GOAL: Copy the passage below on shared-to-private page conversions from "Toward that end, there" up to and including "more in a bit)", substituting "linear map" for "direct map".

Toward that end, there are a couple areas that need to be addressed,
(and remain unaddressed with v6, since we were planning to leverage UPM
to handle them and so left them as open TODOs at the time):
1) this issue of guarding against shared->private conversions for pages
that are in-use by kernel
2) how to deal with unmapping/splitting the direct map
(These 2 things end up being fairly tightly coupled, which is why I'm
trying to cover them both in this email. Will explain more in a bit)
You mentioned elsewhere how 1) would be nicely addressed with UPM, since
the conversion would only point the guest to an entirely new page, while
leaving the shared page intact (at least until the normal notifiers do
their thing in response to any subsequent discard operations from
userspace). If the guest breaks because it doesn't see the write, that's
okay, because it's not supposed to be switching in-use shared pages to
private while they are being used. (though the pKVM folks did note in v7
of private memslot patches that they actually use the same physical page
for both shared/private, so I'm not sure if that approach will still
stack up in that context, if it ends up being needed there)

RECORDED INFORMATION:
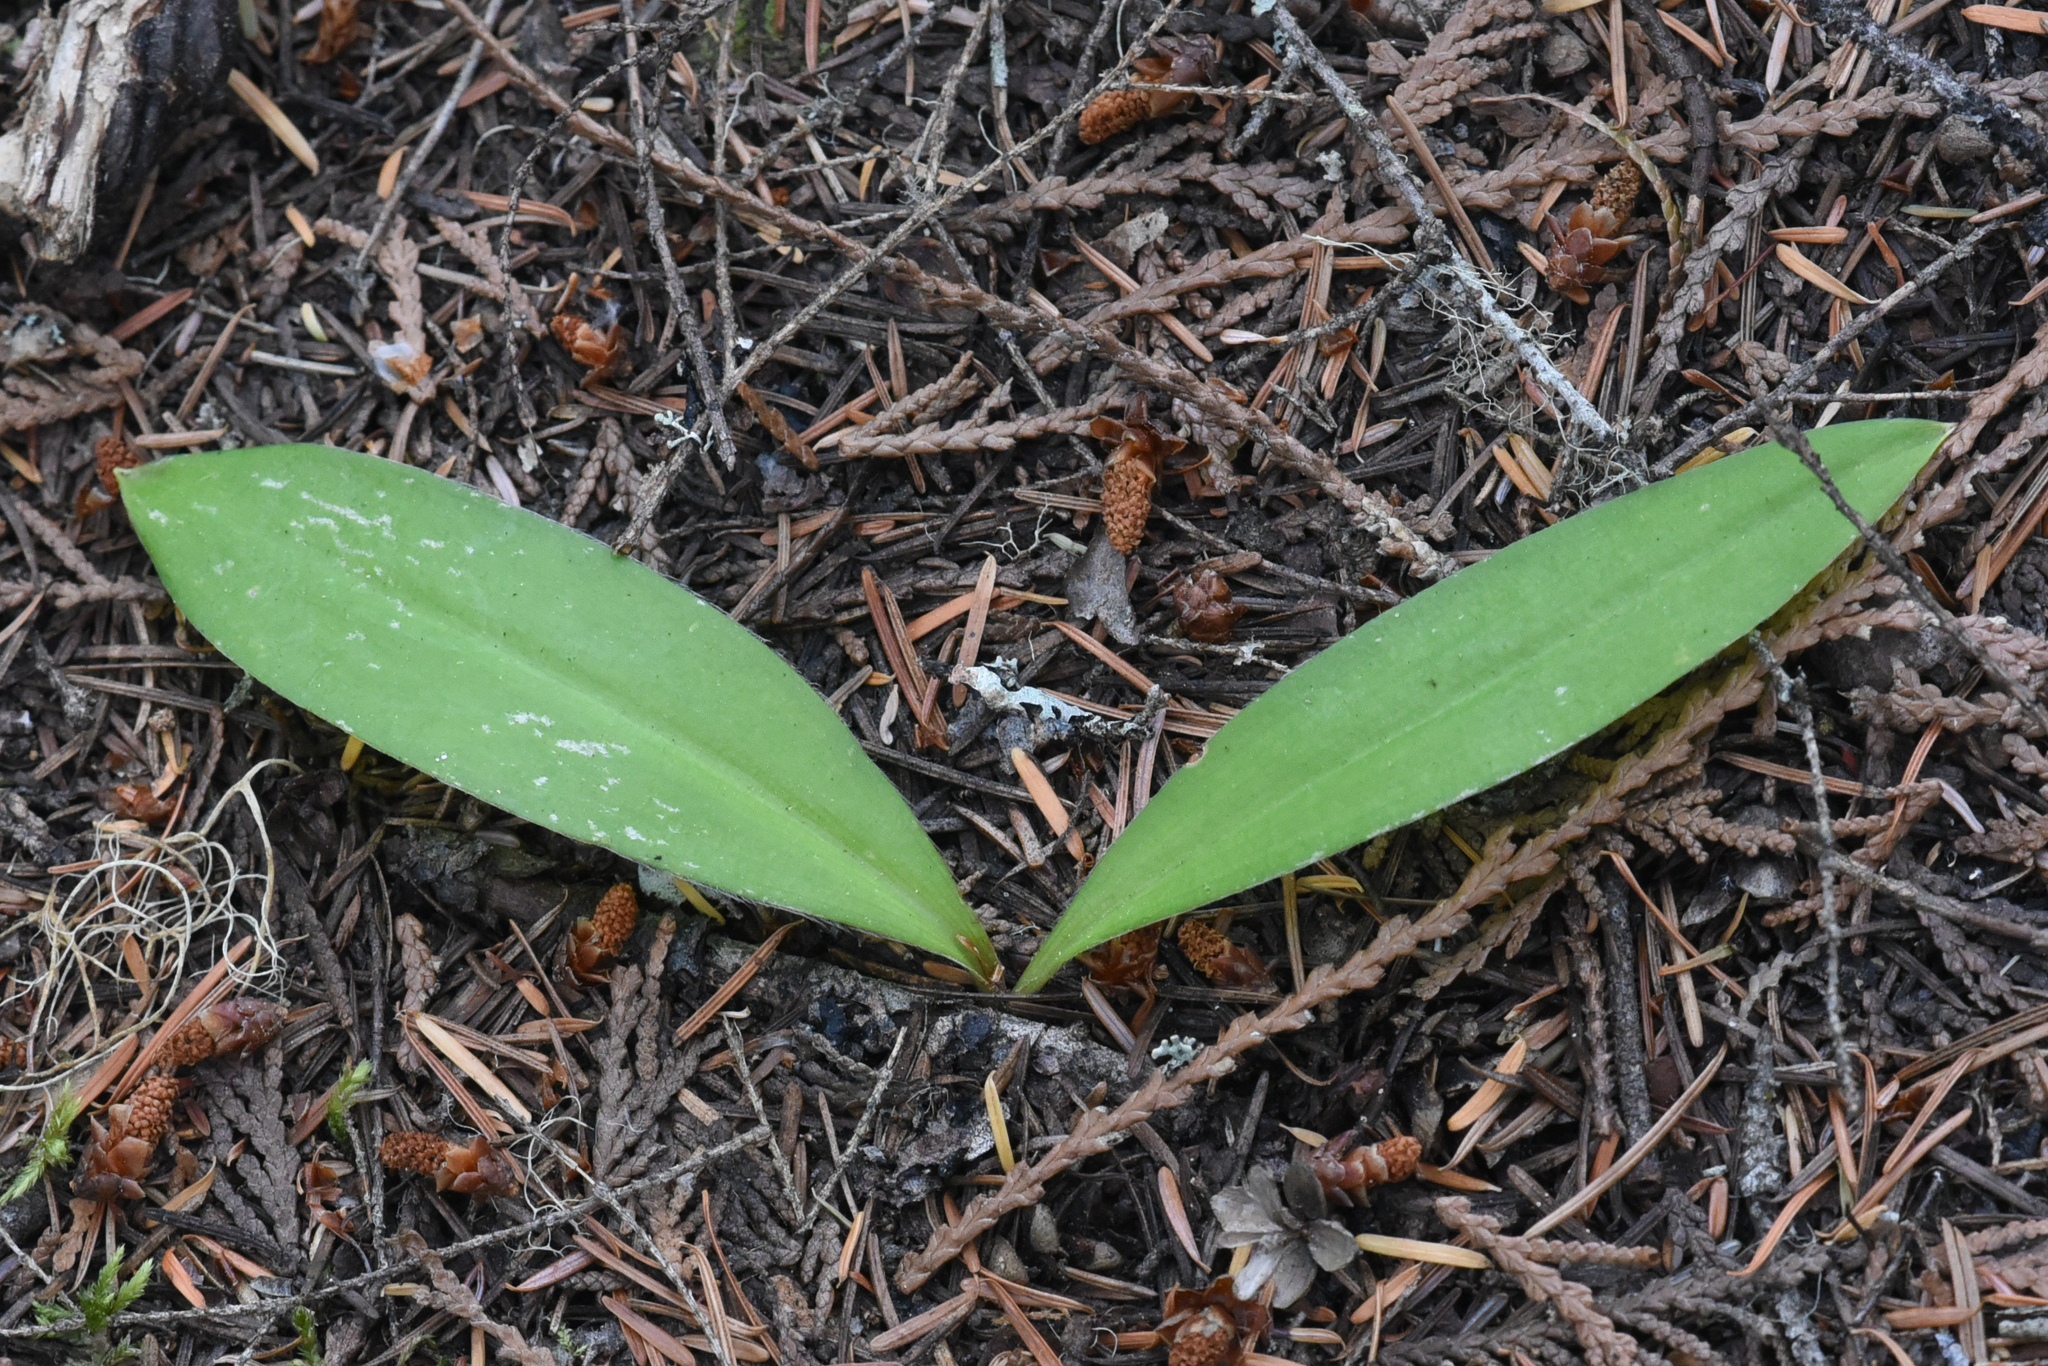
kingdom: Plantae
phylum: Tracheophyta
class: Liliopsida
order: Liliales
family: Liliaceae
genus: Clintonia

--

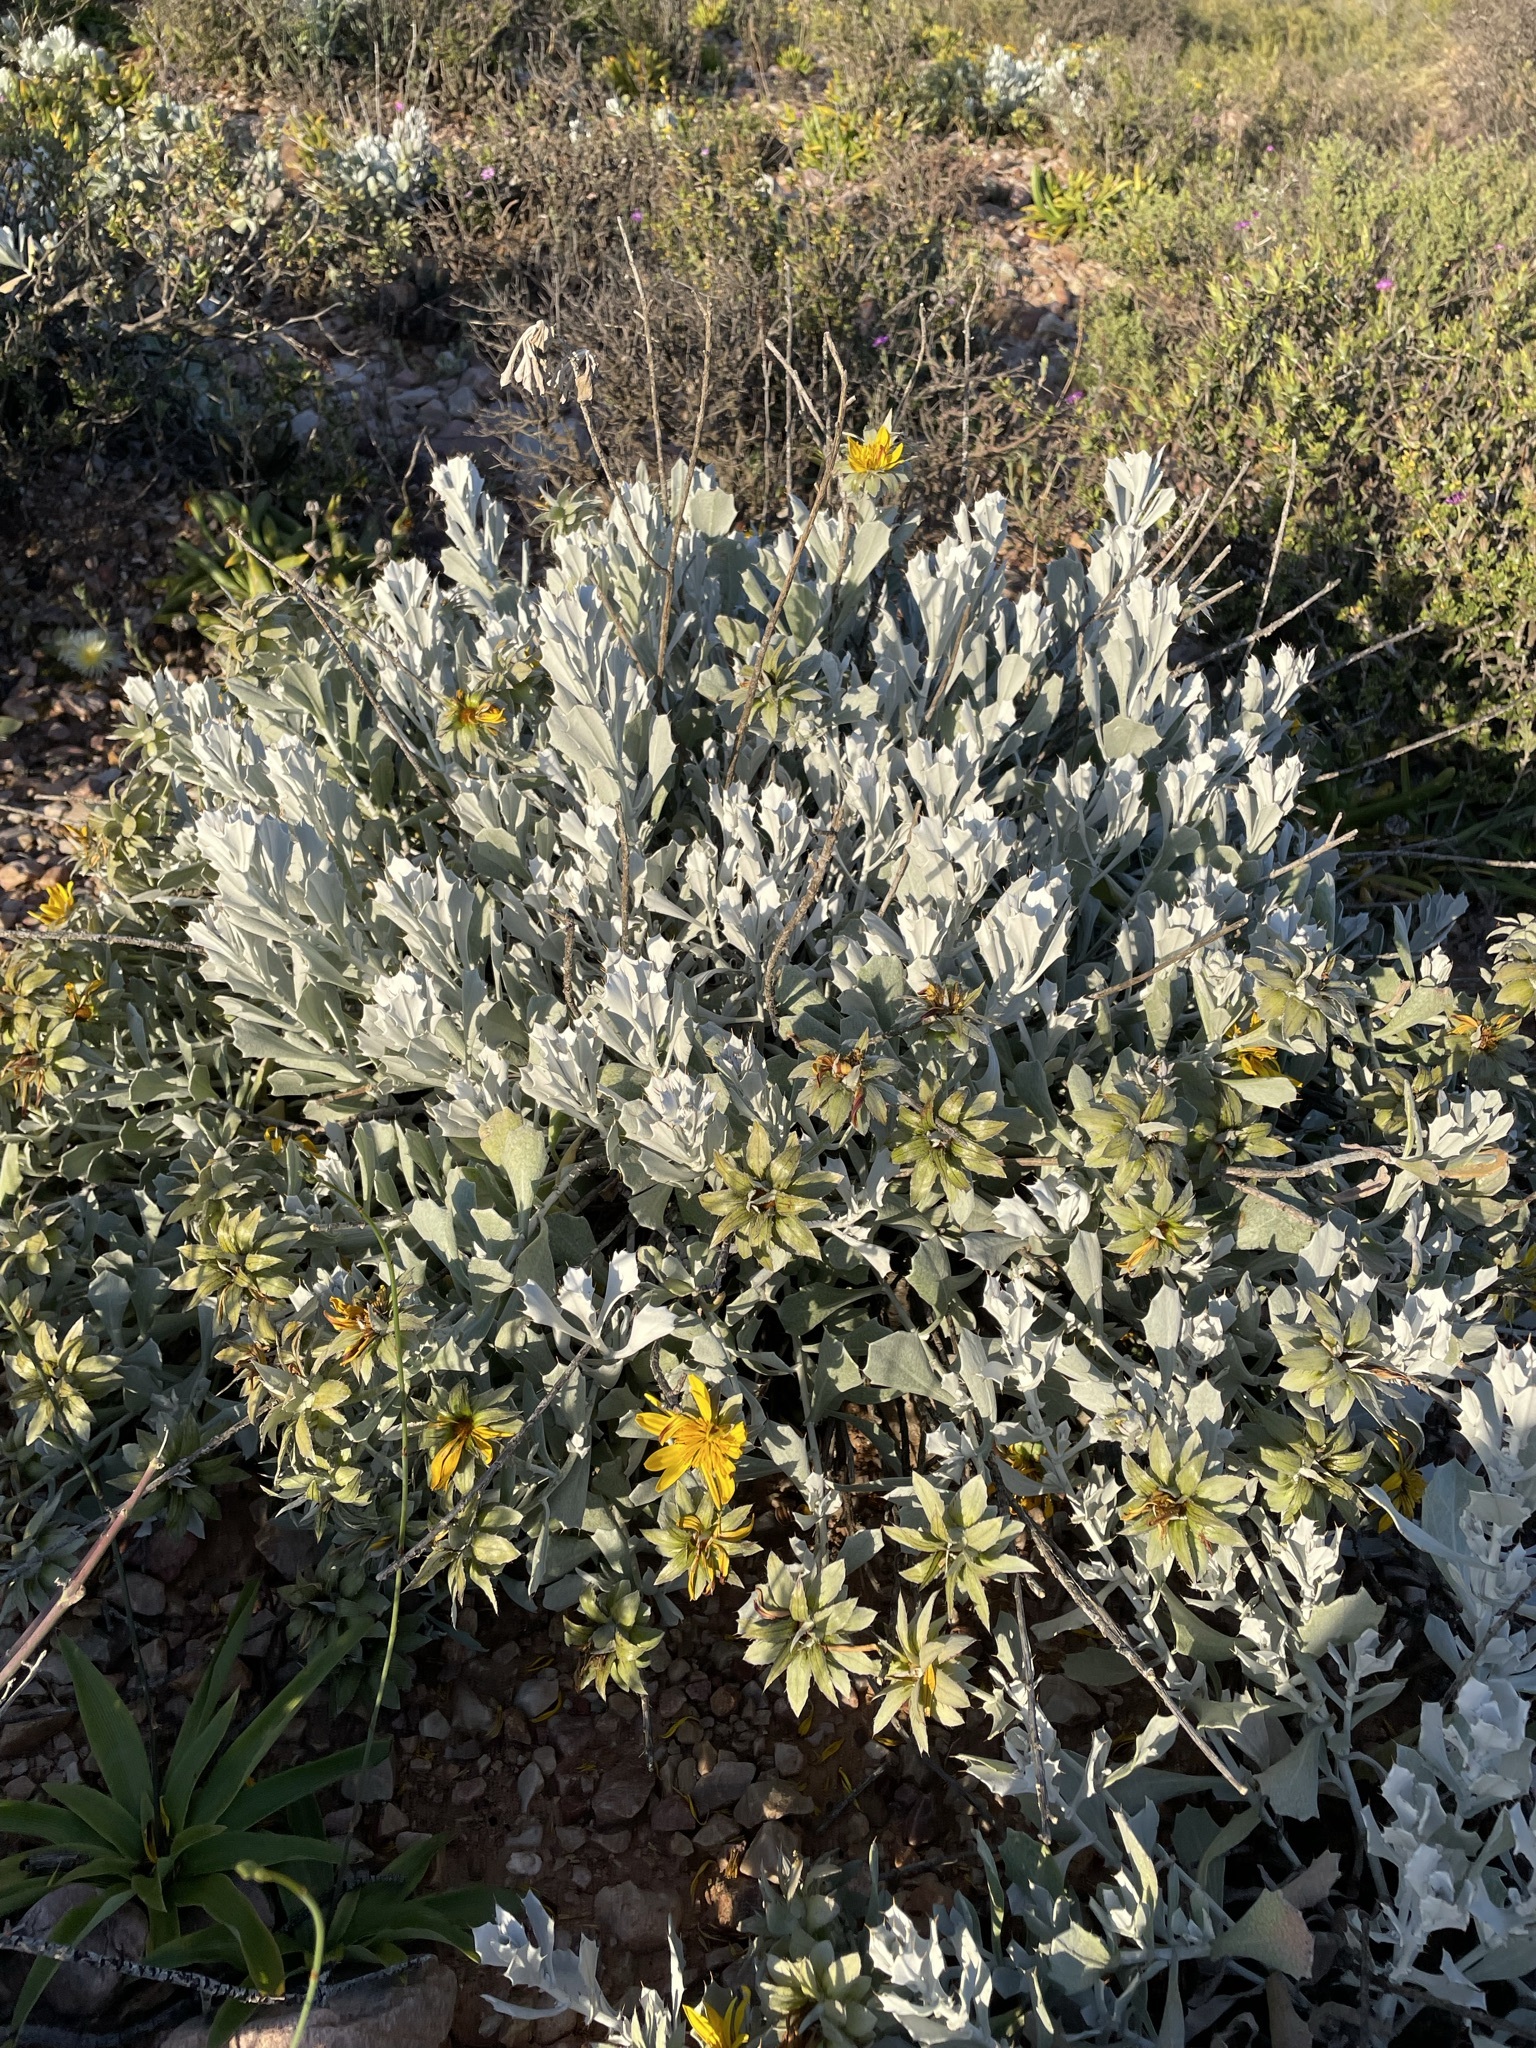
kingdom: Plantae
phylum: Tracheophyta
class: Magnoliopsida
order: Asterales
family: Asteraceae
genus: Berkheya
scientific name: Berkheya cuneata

...

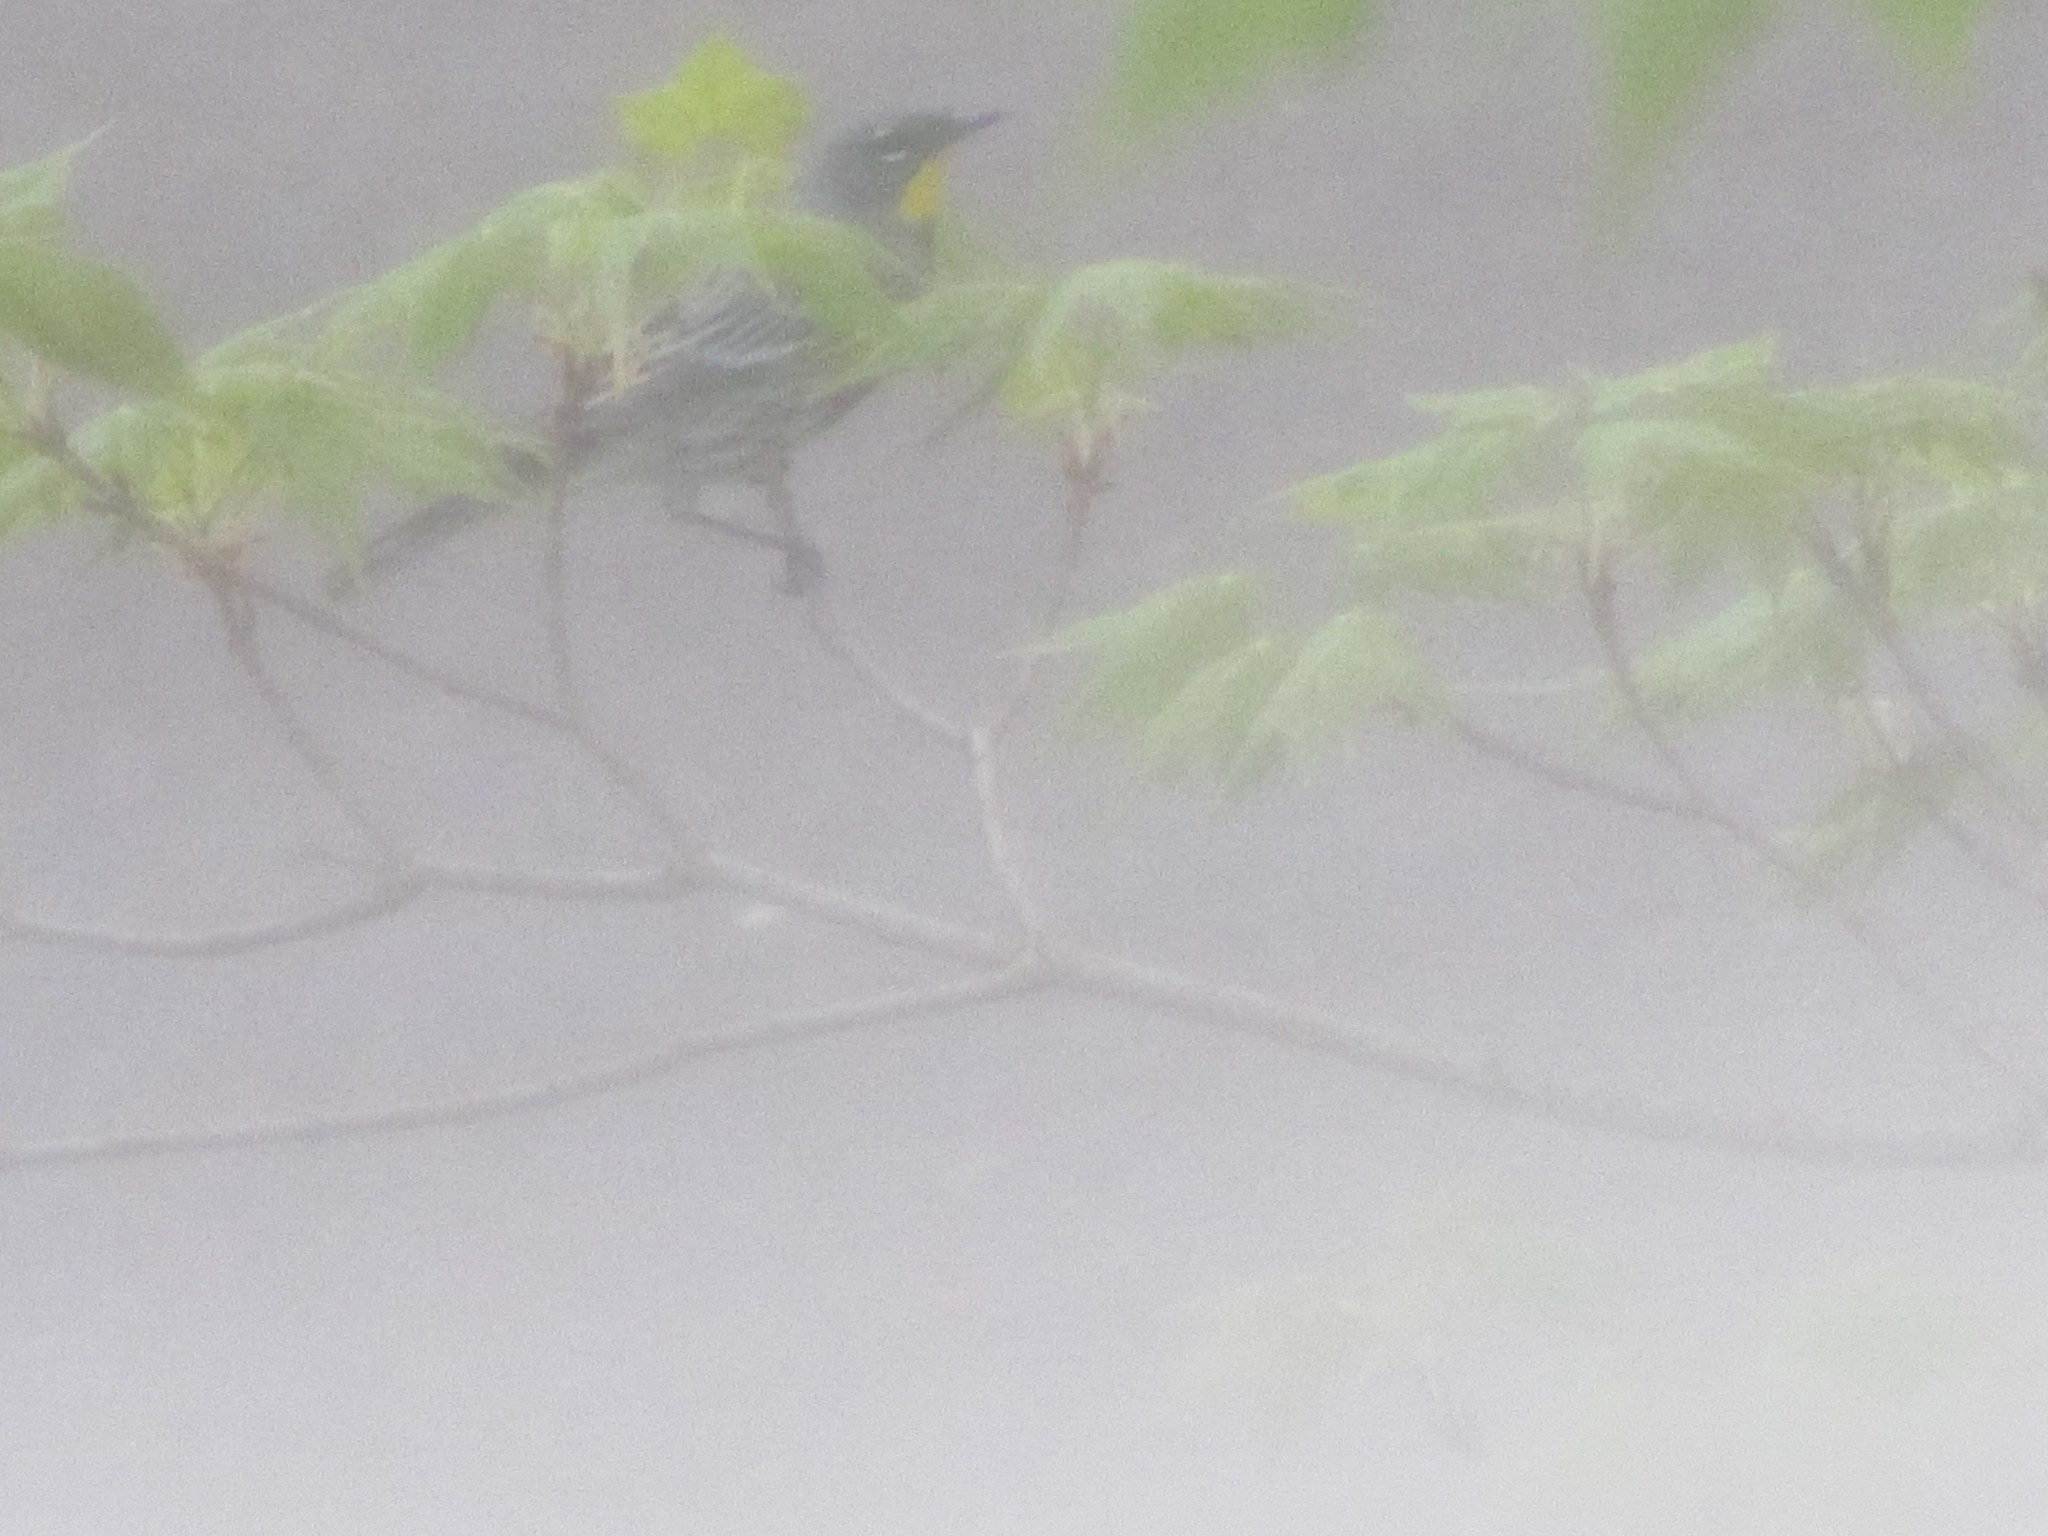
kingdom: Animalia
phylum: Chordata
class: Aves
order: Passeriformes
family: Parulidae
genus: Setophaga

OUTPUT FOR THIS TASK:
Toward that end, there are a couple areas that need to be addressed,
(and remain unaddressed with v6, since we were planning to leverage UPM
to handle them and so left them as open TODOs at the time):
1) this issue of guarding against shared->private conversions for pages
that are in-use by kernel
2) how to deal with unmapping/splitting the linear map
(These 2 things end up being fairly tightly coupled, which is why I'm
trying to cover them both in this email. Will explain more in a bit)